NILLY! I forgot to call, I suck.


Nilly - Oct 12, 2006 5:13:12 pm PDT #3452 of 10001
Swouncing

I know she, her dad, her inlaws, her husband and some good friends worked on it.

The sister-in-law of a friend of mine wanted her khoopa to be special, so she had it made from combined pieces of fabric, each embroidered by a different member of the family (they decided together on a theme and the like - it didn't look like a quilt, as far as I could understand). That's what your story reminded me of.

Hannukah (I never spell that right)

Hey, that's exactly the way I spell it.

We were invited to their holidays and invited them to ours.

I wish there were a way for this to happen here. I'm so curious, and before b.org, there wasn't really anyone to even ask, let alone really sit and talk to, who practiced any other religion.

Plus, hey, now you get to have all those sukkot in your neighborhood!

msbelle! No, you don't. [Edit: you'd get a tired heavy-tongued stressed out who-calls-here-at-this-hour me, so that's perfectly OK. Saturday evening (my tomezone, so a little after noon in yours) I'll be here again for this report, anyway.]

[Edit: oh, my post #! It's all consecutive digits, but all scrambled like my brain is right now, and> 3+4=5+2. Why couldn't I have a research grant report on post numbers? I could grammatically analyze "slumbernut" and explain about 17!]


sarameg - Oct 12, 2006 5:23:58 pm PDT #3453 of 10001

Plus, hey, now you get to have all those sukkot in your neighborhood!

Hee! Yep. And the other day when I drove down Park Heights, one of the big jewish community centers had a huge fair going on. It smelled so good!

I wish there were a way for this to happen here. I'm so curious, and before b.org, there wasn't really anyone to even ask, let alone really sit and talk to, who practiced any other religion.

I grew up in a very liberal, only moderately christian faith (quakers, although my community was of the very liberal branch so not entirely representative.) I frankly consider myself pretty areligious, though raised in a judeo-christian culture. But really? I'm not well educated in it. My dad the athiest has a better education (the episcopalians threw him out!)

But I am thankful for I was lucky enough to attend quaker meetings,assorted protestant services, catholic masses and jewish temple (what is that service called) in my growing-up years. I might not feel at home in any of them, but it helps me to understand.

And hey, I've heard the muslim call to prayer too. Beautiful thing, that. Though it makes my cat kinda weird.


Lee - Oct 12, 2006 5:31:17 pm PDT #3454 of 10001
The feeling you get when your brain finally lets your heart get in its pants.

Nilly! I'm sorry about your all nighter, which sucks, but glad to see you here.

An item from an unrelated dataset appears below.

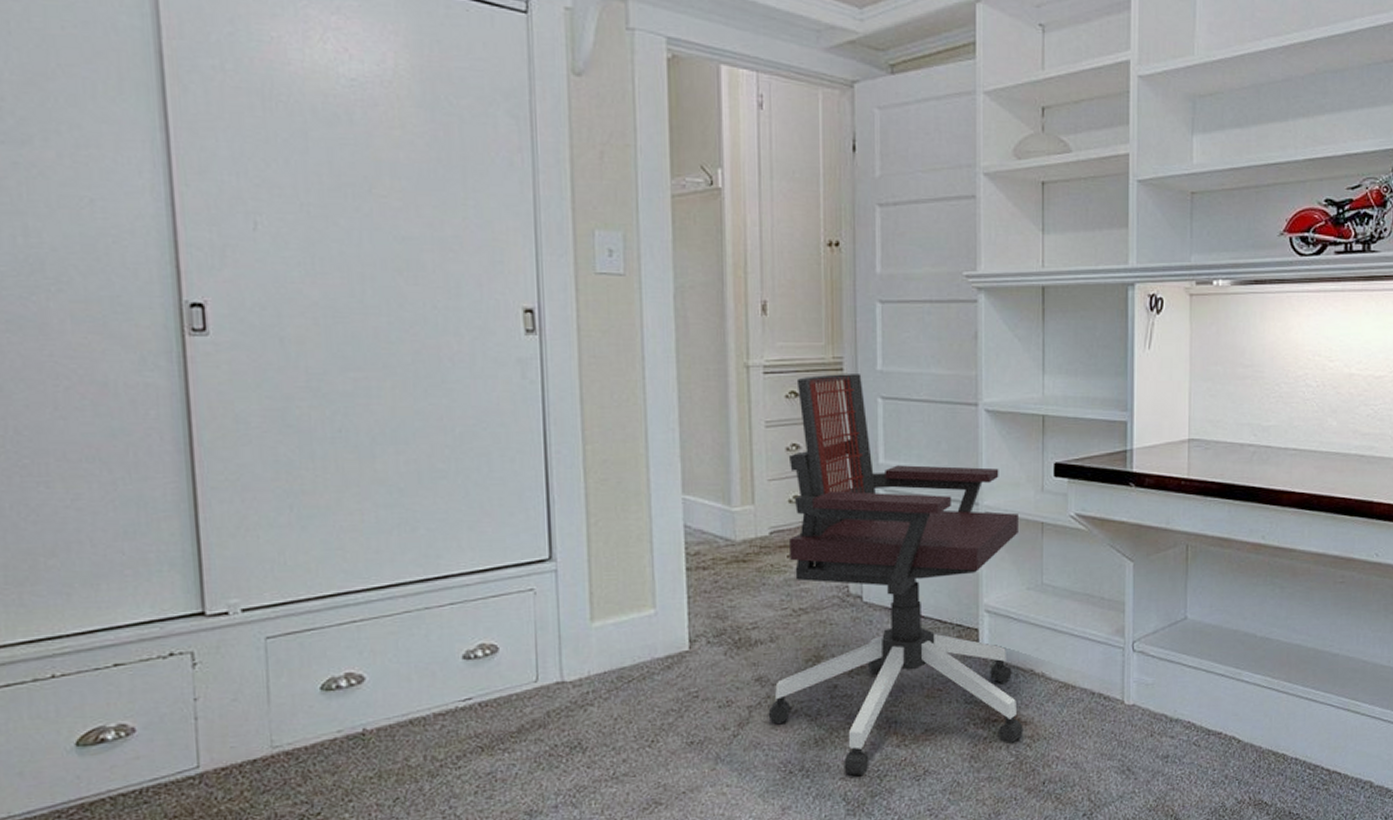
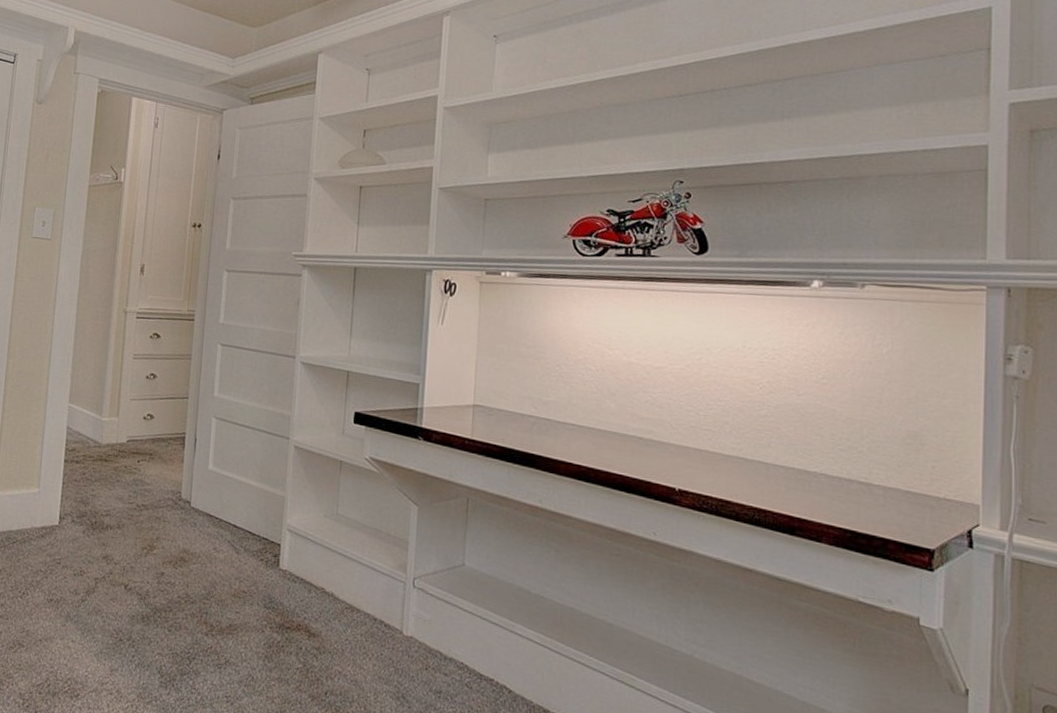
office chair: present [768,374,1023,776] -> none [109,323,321,655]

brenda m - Oct 12, 2006 5:33:07 pm PDT #3455 of 10001
If you're going through hell/keep on going/don't slow down/keep your fear from showing/you might be gone/'fore the devil even knows you're there

Skipping to say Yay

I don't like washing pots. Scrubbing grease and baked on stuff--yuck.

Reason #1 to have a dog. Evolution has built her to clean nasty pots and she has a blast doing it. Then I give a scrubby-dub with the Dawn and its done.

Totally.


Nilly - Oct 12, 2006 5:39:15 pm PDT #3456 of 10001
Swouncing

sara, could we have this conversation again, soon, on a time in which I could actually participate, instead of wishing my fingers to figure out what my brain probably thinkgs but is too involved in explaining to me about the whole sleep thing to bothe phrasing? It's really interesting, and I don't want to waste it on comments like 'yeah" and "oh", you know?

Lee! I may cave in and go to sleep. If I still have a hard time figuring out the order of the ABC (I'm arranging a few dozens of references right now, and at first I typed ABS, which I think means I really indeed can't tell the letters of the ABC apart, doesn't it?). But I'm here on time to wish you a great vacation, at least, right?

[Edit: hey, the digits in my post # are in order, unlike, well, pretty much anything else, if you ask my brain. Silly brain, listen to the numbers!]